- A Bell 400 prototype

General information
- Type: Multipurpose utility helicopter
- National origin: United States
- Manufacturer: Bell Helicopter
- Status: Canceled
- Number built: 7^{[citation needed]}

History
- First flight: 4 April 1984
- Developed from: Bell 206L LongRanger

= Bell 400 TwinRanger =

Utility helicopter prototype

The Bell 400 TwinRanger was a prototype four-bladed, twin-engine civil helicopter developed by Bell Helicopter in the 1980s. Both the TwinRanger and another planned version, the Bell 440, were attempts to market a twin-engine development of the 206L LongRanger. The Bell 400A was a planned single-engine version of the 400 TwinRanger, however development was canceled when Bell could not acquire enough orders for production. The TwinRanger name was later used for a twin-engine version of the LongRanger produced from 1994 to 1997.

==Development==
Bell has tried several incarnations of a twin-engine version of its successful Bell 206 series. The TwinRanger name dates back to the mid-1980s when Bell first considered developing a twin-engine version of the LongRanger.

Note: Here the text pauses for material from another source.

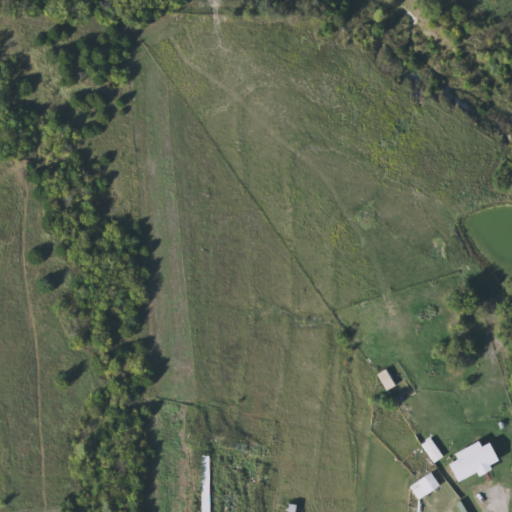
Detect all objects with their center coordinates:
building: (468, 463)
building: (469, 463)
road: (492, 500)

The Bell 400 TwinRanger featured a reprofiled fuselage, two Allison 250 turboshafts, the OH-58D Kiowa's four-bladed main rotor, and a new shrouded tail rotor. Bell also planned the single-engine 400A, and the 440 twin with a larger fuselage made possible by a high degree of composites. The Bell 400 first flew on April 4, 1984. Bell suspended development of the 400/440 family in the late 1980s as it felt unable to achieve a profitable production rate of 120 units a year.

===Successors===
After the success of Tridair's Gemini ST twin-engine conversions of the 206L in the early 1990s, Bell produced the equivalent Bell 206LT TwinRanger based on the 206L-4. Only 13 206LTs were built between 1994 and 1997. The 206LT was replaced in Bell's lineup by the Bell 427, a mostly-new development of the Bell 407, itself a four-bladed single-engine derivative of the 206L.

==Variants==
- Bell 400
- Bell 400A
  Projected model to be powered by one PW209T turboshaft of 937 shp.